= Goal of the exercise =
Whenever a line of the entries below holds the string "with", copy that line and return it.

= Materials provided =
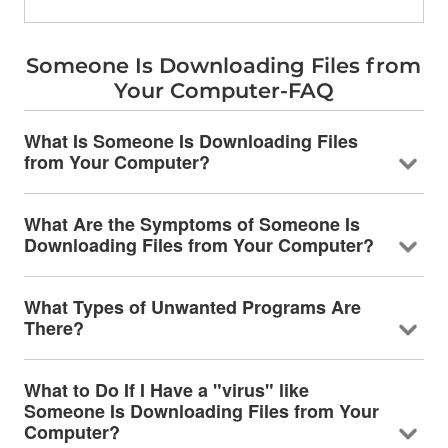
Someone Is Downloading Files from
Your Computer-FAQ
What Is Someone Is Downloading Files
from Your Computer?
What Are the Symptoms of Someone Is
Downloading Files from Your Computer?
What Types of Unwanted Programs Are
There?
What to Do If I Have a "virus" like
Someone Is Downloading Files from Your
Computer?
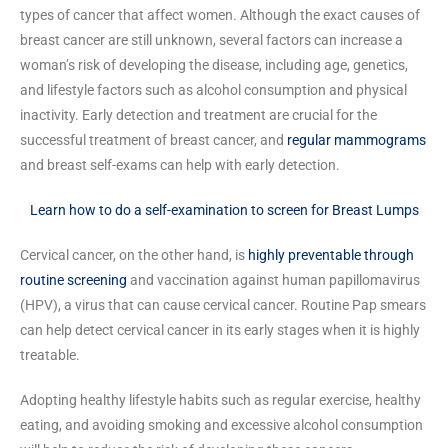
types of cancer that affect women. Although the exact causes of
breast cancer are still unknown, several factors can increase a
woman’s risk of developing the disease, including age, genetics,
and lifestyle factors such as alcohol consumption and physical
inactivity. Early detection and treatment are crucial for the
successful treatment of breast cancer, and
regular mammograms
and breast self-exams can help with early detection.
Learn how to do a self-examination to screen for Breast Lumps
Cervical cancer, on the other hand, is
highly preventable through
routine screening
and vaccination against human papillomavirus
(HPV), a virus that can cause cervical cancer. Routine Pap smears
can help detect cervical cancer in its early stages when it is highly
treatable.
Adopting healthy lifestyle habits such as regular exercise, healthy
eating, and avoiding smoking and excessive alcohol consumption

---

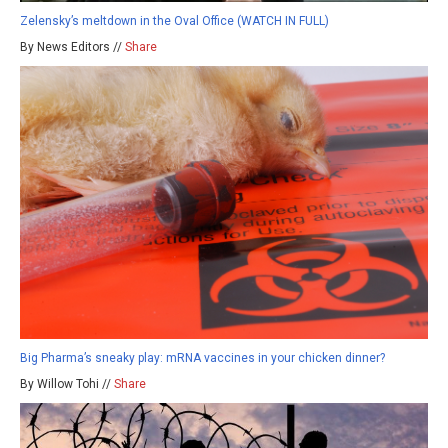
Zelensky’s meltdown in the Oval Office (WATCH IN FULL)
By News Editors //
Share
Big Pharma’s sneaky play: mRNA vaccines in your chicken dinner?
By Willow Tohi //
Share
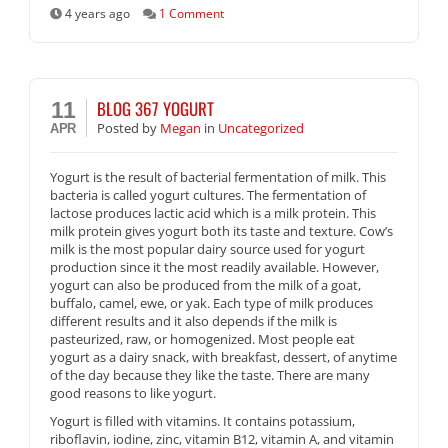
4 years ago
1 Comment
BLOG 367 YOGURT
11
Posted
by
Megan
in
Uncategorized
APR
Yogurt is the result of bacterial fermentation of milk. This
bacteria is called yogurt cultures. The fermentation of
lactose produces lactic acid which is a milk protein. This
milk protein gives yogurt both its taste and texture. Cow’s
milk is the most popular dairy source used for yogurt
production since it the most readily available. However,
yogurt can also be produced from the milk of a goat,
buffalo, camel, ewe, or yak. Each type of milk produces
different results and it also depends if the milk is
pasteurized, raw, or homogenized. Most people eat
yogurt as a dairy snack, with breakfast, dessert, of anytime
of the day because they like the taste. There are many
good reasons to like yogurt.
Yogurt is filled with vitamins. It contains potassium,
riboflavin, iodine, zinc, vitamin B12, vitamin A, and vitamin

= Finished task =
and breast self-exams can help with early detection.
yogurt as a dairy snack, with breakfast, dessert, of anytime
Yogurt is filled with vitamins. It contains potassium,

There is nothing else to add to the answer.